Melissa read directly from the FACE Act language, noting that the key issue wasn’t force or violence, but “interfere.” And yet, by many accounts, worship eventually continued, people engaged with the protesters, and no one appeared physically threatened. That raised an uncomfortable question: when does disruption become necessary, and who gets to decide?

History kept answering that question for us, whether we wanted it to or not.

Matthew brought up Robert P. Jones’s account of the 1899 lynching of Samuel Thomas Wilkes, where white congregants left Easter worship and boarded trains to witness a public killing. He talked about the 16th Street Baptist Church bombing, and about civil rights activists being pulled out of churches or denied entry while trying to worship. Churches, he reminded us, have never been neutral spaces.
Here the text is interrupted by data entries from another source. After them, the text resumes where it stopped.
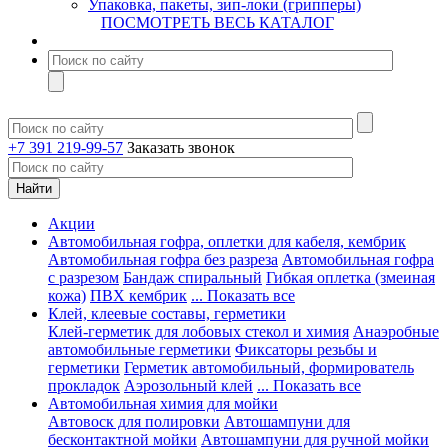
Упаковка, пакеты, зип-локи (грипперы)
ПОСМОТРЕТЬ ВЕСЬ КАТАЛОГ
+7 391 219-99-57
Заказать звонок
Акции
Автомобильная гофра, оплетки для кабеля, кембрик
Автомобильная гофра без разреза
Автомобильная гофра
с разрезом
Бандаж спиральный
Гибкая оплетка (змеиная
кожа)
ПВХ кембрик
... Показать все
Клей, клеевые составы, герметики
Клей-герметик для лобовых стекол и химия
Анаэробные
автомобильные герметики
Фиксаторы резьбы и
герметики
Герметик автомобильный, формирователь
прокладок
Аэрозольный клей
... Показать все
Автомобильная химия для мойки
Автовоск для полировки
Автошампуни для
бесконтактной мойки
Автошампуни для ручной мойки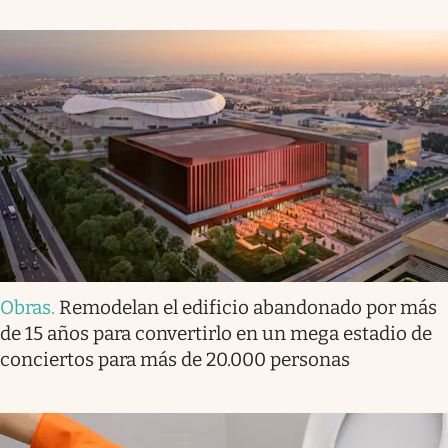
Obras
.
Remodelan el edificio abandonado por más
de 15 años para convertirlo en un mega estadio de
conciertos para más de 20.000 personas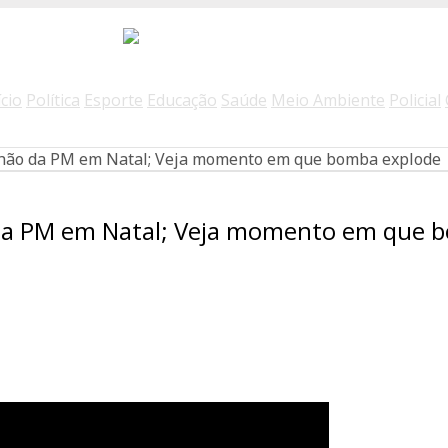
ício
Política
Esporte
Educação
Saúde
Meio Ambiente
Policial
lhão da PM em Natal; Veja momento em que bomba explode
 da PM em Natal; Veja momento em que 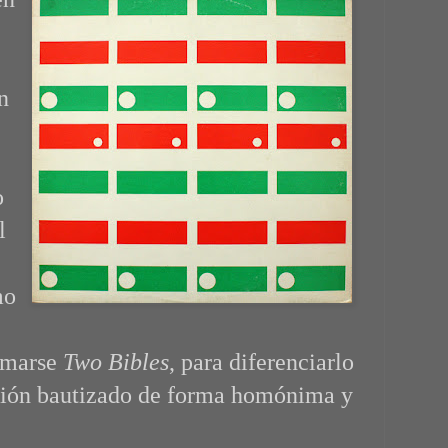
n
o
l
mo
lamarse
Two Bibles
, para diferenciarlo
ación bautizado de forma homónima y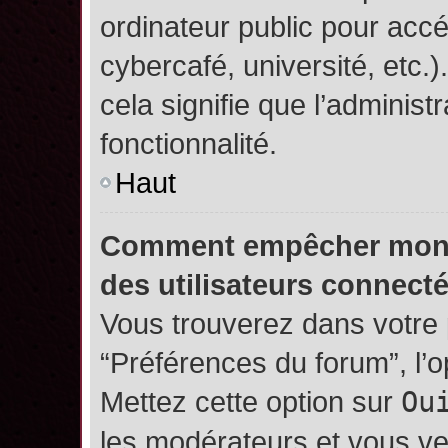
ordinateur public pour accé
cybercafé, université, etc.
cela signifie que l’administ
fonctionnalité.
Haut
Comment empêcher mon no
des utilisateurs connect
Vous trouverez dans votre p
“Préférences du forum”, l’
Mettez cette option sur
Ou
les modérateurs et vous ve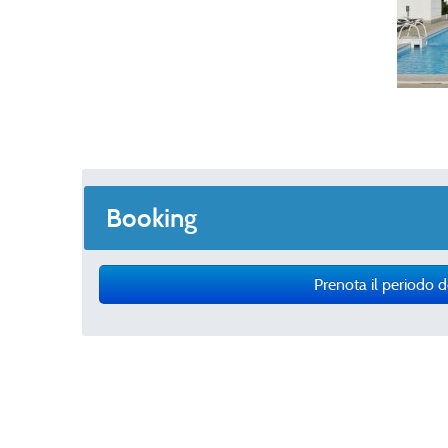
Booking
Prenota il periodo d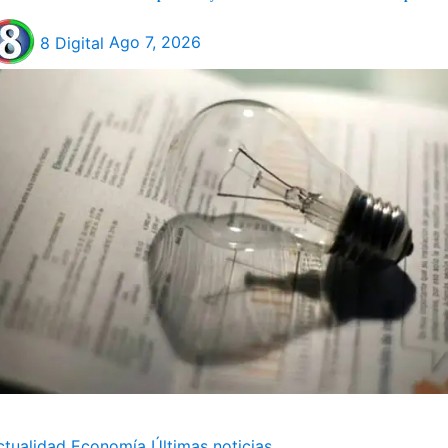
8 Digital
Ago 7, 2026
ctualidad
Economía
Últimas noticias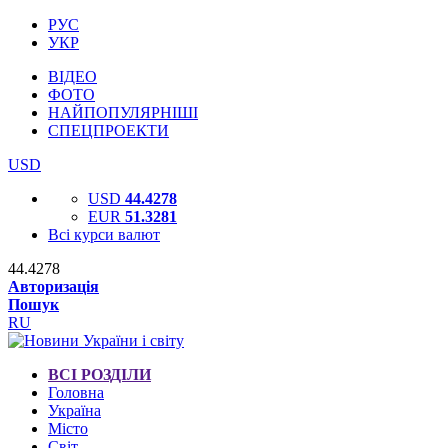
РУС
УКР
ВІДЕО
ФОТО
НАЙПОПУЛЯРНІШІ
СПЕЦПРОЕКТИ
USD
USD
44.4278
EUR
51.3281
Всі курси валют
44.4278
Авторизація
Пошук
RU
ВСІ РОЗДІЛИ
Головна
Україна
Місто
Світ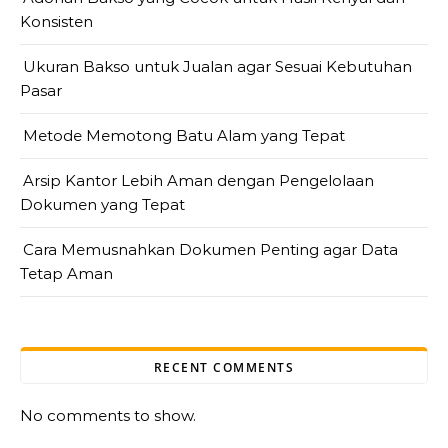
Konsisten
Ukuran Bakso untuk Jualan agar Sesuai Kebutuhan
Pasar
Metode Memotong Batu Alam yang Tepat
Arsip Kantor Lebih Aman dengan Pengelolaan
Dokumen yang Tepat
Cara Memusnahkan Dokumen Penting agar Data
Tetap Aman
RECENT COMMENTS
No comments to show.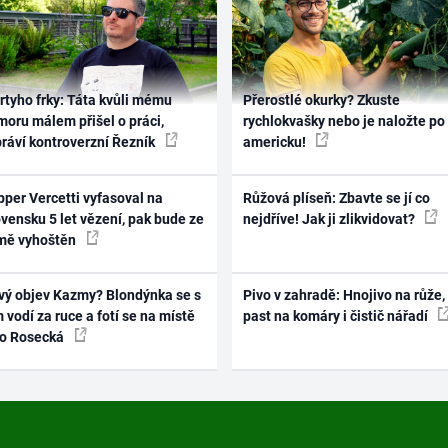
rtyho frky: Táta kvůli mému
Přerostlé okurky? Zkuste
oru málem přišel o práci,
rychlokvašky nebo je naložte po
práví kontroverzní Řezník
americku!
per Vercetti vyfasoval na
Růžová plíseň: Zbavte se jí co
vensku 5 let vězení, pak bude ze
nejdříve! Jak ji zlikvidovat?
mě vyhoštěn
vý objev Kazmy? Blondýnka se s
Pivo v zahradě: Hnojivo na růže,
 vodí za ruce a fotí se na místě
past na komáry i čistič nářadí
ko Rosecká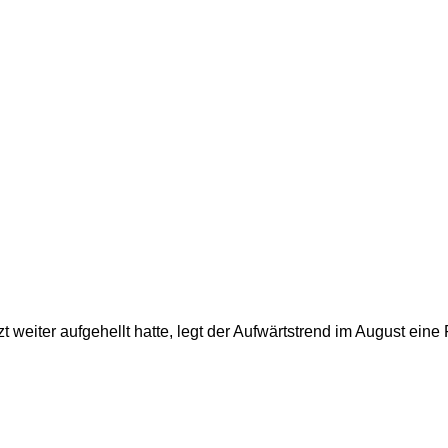
 weiter aufgehellt hatte, legt der Aufwärtstrend im August ei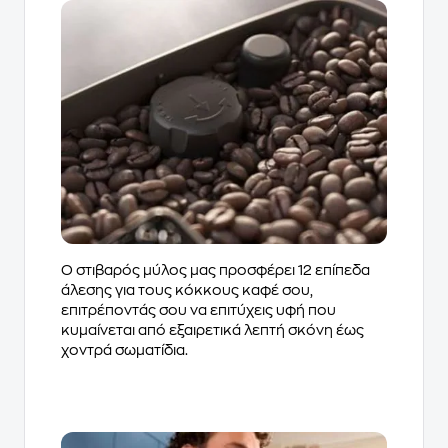
Ο στιβαρός μύλος μας προσφέρει 12 επίπεδα
άλεσης για τους κόκκους καφέ σου,
επιτρέποντάς σου να επιτύχεις υφή που
κυμαίνεται από εξαιρετικά λεπτή σκόνη έως
χοντρά σωματίδια.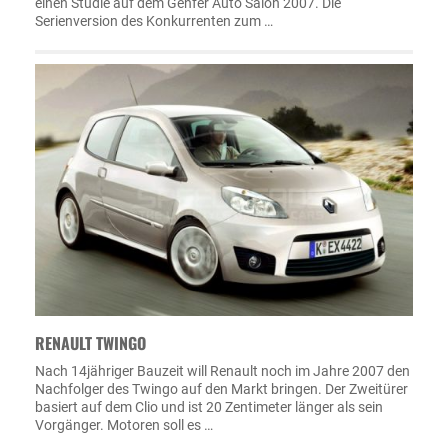
einen Studie auf dem Genfer Auto Salon 2007. Die
Serienversion des Konkurrenten zum …
RENAULT TWINGO
Nach 14jähriger Bauzeit will Renault noch im Jahre 2007 den
Nachfolger des Twingo auf den Markt bringen. Der Zweitürer
basiert auf dem Clio und ist 20 Zentimeter länger als sein
Vorgänger. Motoren soll es …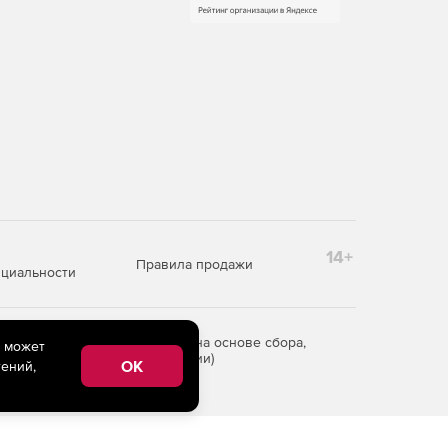
14+
Правила продажи
циальности
редоставления информации на основе сбора,
e может
рритории Российской Федерации)
OK
ений,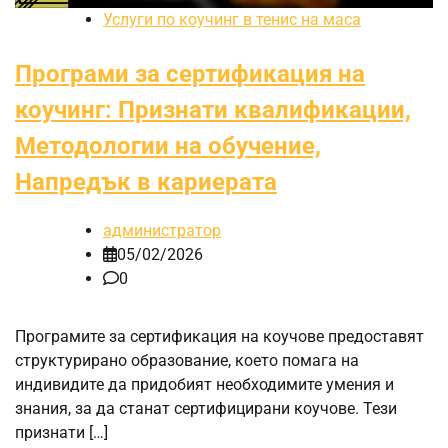
Услуги по коучинг в тенис на маса
Програми за сертификация на
коучинг: Признати квалификации,
Методологии на обучение,
Напредък в кариерата
администратор
05/02/2026
0
Програмите за сертификация на коучове предоставят
структурирано образование, което помага на
индивидите да придобият необходимите умения и
знания, за да станат сертифицирани коучове. Тези
признати […]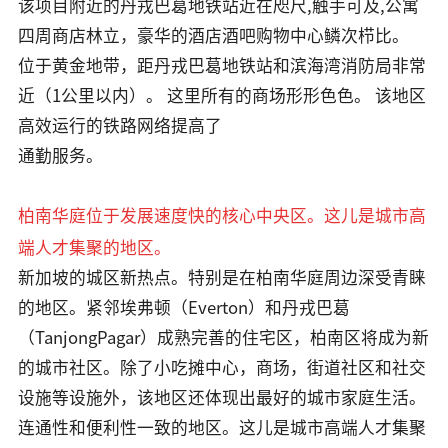
该项目附近的丹戎巴葛地铁站近在咫尺,触手可及,
公寓
四周商店林立
，
豪华的酒店酒吧购物中心鳞次栉比。
位于黄金地带，距丹戎巴葛地铁站和滨海湾消防局非常
近（1公里以内）。 这里所有的商场形形色色。 该地区
高效运行的铁
路
网络提高了
通勤服务
。
柏南华庭位于
的核心中央区。这儿是城市高
发展速度快
端人才集聚的地区。
新加坡的城区新热点。特别是在柏南华庭周边深受青睐
的地区。紧邻埃弗顿（Everton）和丹戎巴葛
（TanjongPagar）成熟完善的住宅区，柏南区将成为新
的城市社区。除了小吃摊中心，商场，街道社区和社交
设施等设施外，该地区还体现出最好的城市家庭生活。
连通性和便利性一致的地区。这儿是城市高端人才集聚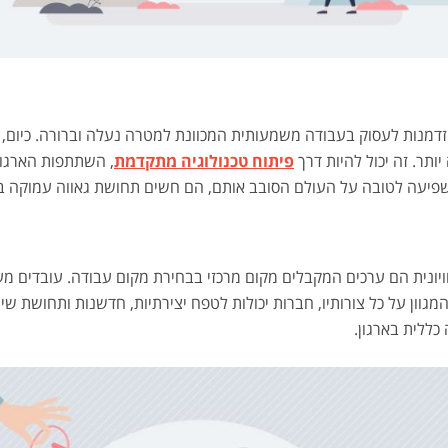
זדמנות לעסוק בעבודה משמעותית המכוונת למטרה נעלה וברורה. כיום
יותר. זה יכול להיות דרך
פיתוח טכנולוגיה מתקדמת
, השתתפות הארגון
 משפיעה לטובה על העולם הסובב אותם, הם חשים תחושת גאווה עמוקה 
ויונית הם ערכים המקבלים מקום מרכזי בבחירת מקום עבודה. עובדים מ
גוון על כל צורותיו, חברות יכולות לטפח יצירתיות, חדשנות ותחושת ש
כללית בארגון.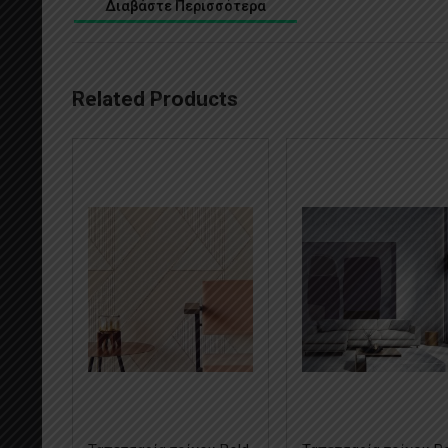
Διαβάστε Περισσότερα
Related Products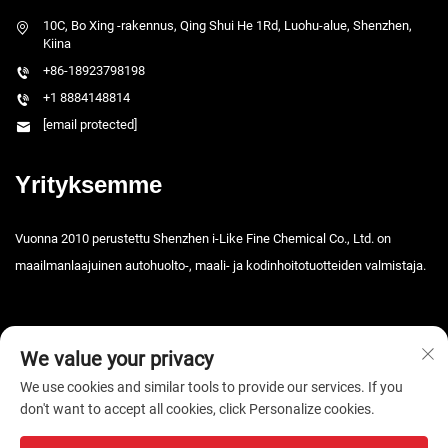
10C, Bo Xing -rakennus, Qing Shui He 1Rd, Luohu-alue, Shenzhen,
Kiina
+86-18923798198
+1 8884148814
[email protected]
Yrityksemme
Vuonna 2010 perustettu Shenzhen i-Like Fine Chemical Co., Ltd. on
maailmanlaajuinen autohuolto-, maali- ja kodinhoitotuotteiden valmistaja.
We value your privacy
We use cookies and similar tools to provide our services. If you
don't want to accept all cookies, click Personalize cookies.
Tekijänoikeus © 2026 Shenzhen i-Like Fine Chemical Co., Ltd. Kaikki
oikeudet pidätetty. -
Tietosuojakäytäntö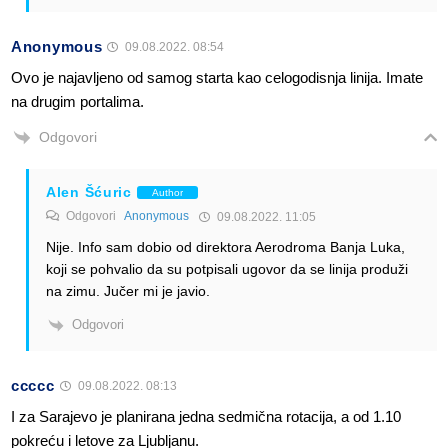
Anonymous
09.08.2022. 08:54
Ovo je najavljeno od samog starta kao celogodisnja linija. Imate
na drugim portalima.
Odgovori
Alen Šćuric
Author
Odgovori
Anonymous
09.08.2022. 11:05
Nije. Info sam dobio od direktora Aerodroma Banja Luka,
koji se pohvalio da su potpisali ugovor da se linija produži
na zimu. Jučer mi je javio.
Odgovori
ccccc
09.08.2022. 08:13
I za Sarajevo je planirana jedna sedmična rotacija, a od 1.10
pokreću i letove za Ljubljanu.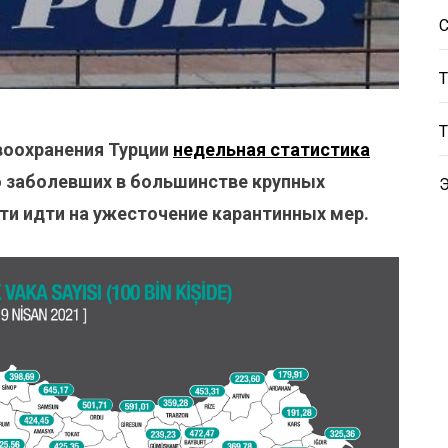
воохранения Турции
недельная статистика
о заболевших в большинстве крупных
ти идти на ужесточение карантинных мер.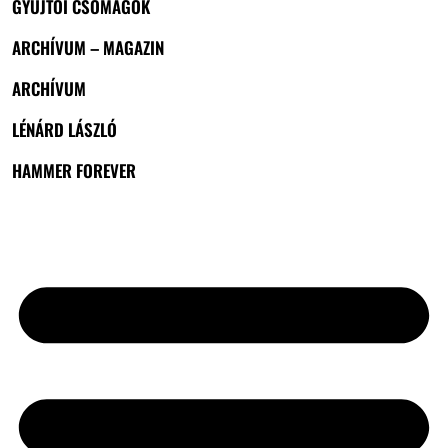
GYŰJTŐI CSOMAGOK
ARCHÍVUM – MAGAZIN
ARCHÍVUM
LÉNÁRD LÁSZLÓ
HAMMER FOREVER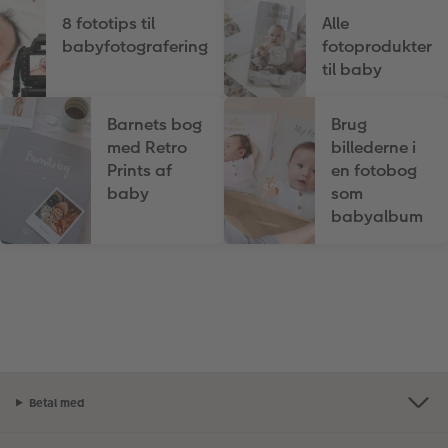
8 fototips til
Alle
babyfotografering
fotoprodukter
til baby
Barnets bog
Brug
med Retro
billederne i
Prints af
en fotobog
baby
som
babyalbum
Betal med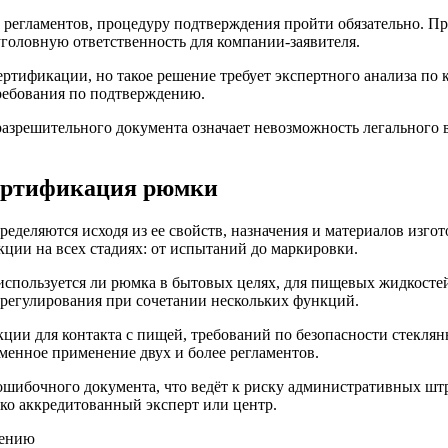
 регламентов, процедуру подтверждения пройти обязательно. П
уголовную ответственность для компании-заявителя.
ертификации, но такое решение требует экспертного анализа п
ребования по подтверждению.
зрешительного документа означает невозможность легального вв
ертификация рюмки
еляются исходя из ее свойств, назначения и материалов изгото
ции на всех стадиях: от испытаний до маркировки.
 используется ли рюмка в бытовых целях, для пищевых жидкосте
 регулирования при сочетании нескольких функций.
ции для контакта с пищей, требований по безопасности стеклян
енное применение двух и более регламентов.
шибочного документа, что ведёт к риску административных штр
ко аккредитованный эксперт или центр.
чению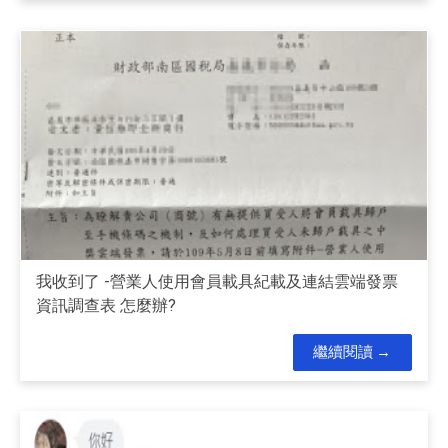
我收到了 -營業人使用會員載具紀載及連結雲端發票
資訊調查表 怎麼辦?
繼續閱讀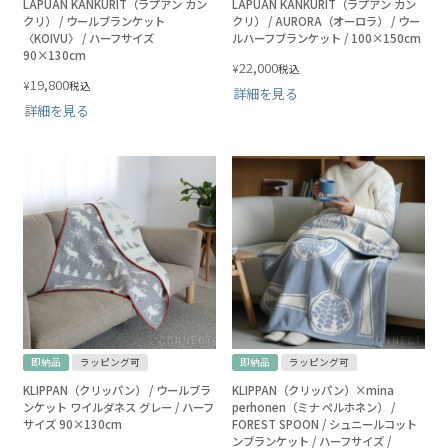
LAPUAN KANKURIT（ラプアン カン
LAPUAN KANKURIT（ラプアン カン
クリ） / ウールブランケット
クリ） / AURORA（オーロラ） / ウー
〈KOIVU〉 / ハーフサイズ
ルハーフブランケット / 100×150cm
90×130cm
22,000
¥
税込
19,800
¥
税込
詳細を見る
詳細を見る
即納品
ラッピング可
即納品
ラッピング可
KLIPPAN（クリッパン） / ウールブラ
KLIPPAN（クリッパン）×mina
ンケット ワイルダネス グレー / ハーフ
perhonen（ミナ ペルホネン） /
サイズ 90×130cm
FOREST SPOON / シュニールコット
ンブランケット / ハーフサイズ /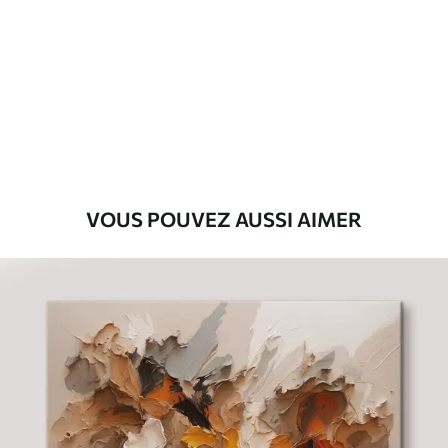
Premium
Fourgon
29
.00
€
Eco-Premium
Fourgon
36
.00
€
VOUS POUVEZ AUSSI AIMER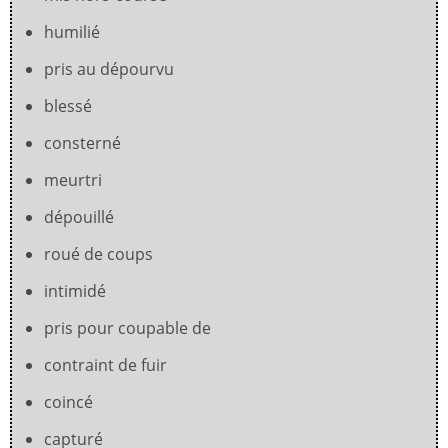
humilié
pris au dépourvu
blessé
consterné
meurtri
dépouillé
roué de coups
intimidé
pris pour coupable de
contraint de fuir
coincé
capturé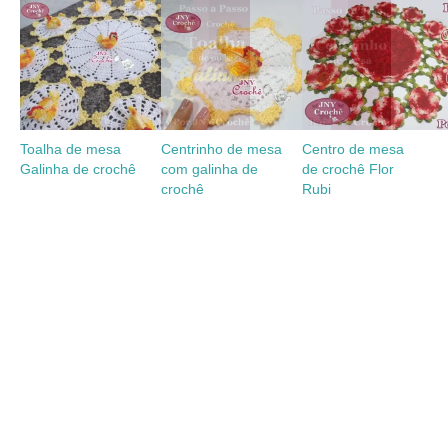
Toalha de mesa
Centrinho de mesa
Centro de mesa
Galinha de crochê
com galinha de
de crochê Flor
crochê
Rubi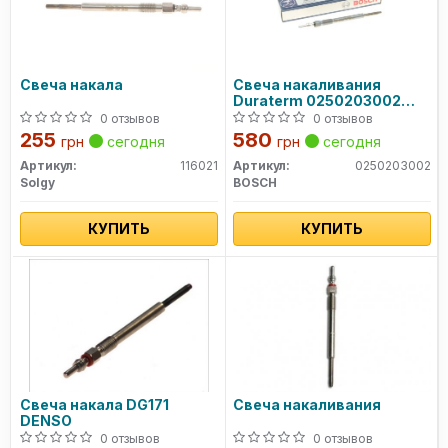
Свеча накала
Свеча накаливания
Duraterm 0250203002
BOSCH
0 отзывов
0 отзывов
255
580
грн
сегодня
грн
сегодня
Артикул:
116021
Артикул:
0250203002
Solgy
BOSCH
КУПИТЬ
КУПИТЬ
Свеча накала DG171
Свеча накаливания
DENSO
0 отзывов
0 отзывов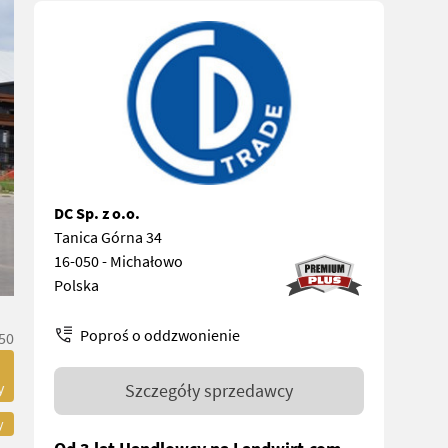
DC Sp. z o.o.
Tanica Górna 34
16-050 - Michałowo
Polska
Poproś o oddzwonienie
50
y
Szczegóły sprzedawcy
y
They’ve been sites of both sanctuary and violence.

That history complicated the idea that churches should always be shielded from protest.

The conversation shifted again when Matthew read a prayer offered by a Minnesota pastor urging God to empower ICE, calling officers “heroic servants” and asking God to “break the teeth of the wicked.” This prayer, published by the Center for Baptist Leadership, was presented as a model for other churches to follow.

Melissa responded by naming what that prayer erased: refugees, asylum seekers, families with active legal cases, and children— including a five-year-old used as bait in an ICE operation. “That should not be allowed,” she said plainly.

For Melissa, the hypocrisy was hard to ignore. Romans 13 gets invoked to demand obedience from ordinary people, while government agencies quietly violate constitutional protections, including the Fourth Amendment. “Why is it okay,” she asked, “when our own government is not following the law?”

That question lingered.

By the end of the episode, we still didn’t agree on tactics. Melissa maintained that interrupting a church service wasn’t the right way to protest. Matthew admitted he didn’t love it either. But both of us kept returning to the same uneasy truth: change rarely comes without disruption, and people in power almost always tell the oppressed they’re doing it wrong.

As Matthew said near the end, “You can hold two things in your head at the same time.” You can disagree with how something was done and still understand why it happened. You can reject violence and still recognize that protest often makes people uncomfortable on purpose.

We didn’t resolve the tension. We sat in it.

And maybe that’s the most honest place for Christians to be right now—asking who gets to claim God, who gets protected by the law, and what faith looks like when it refuses to stay convenient.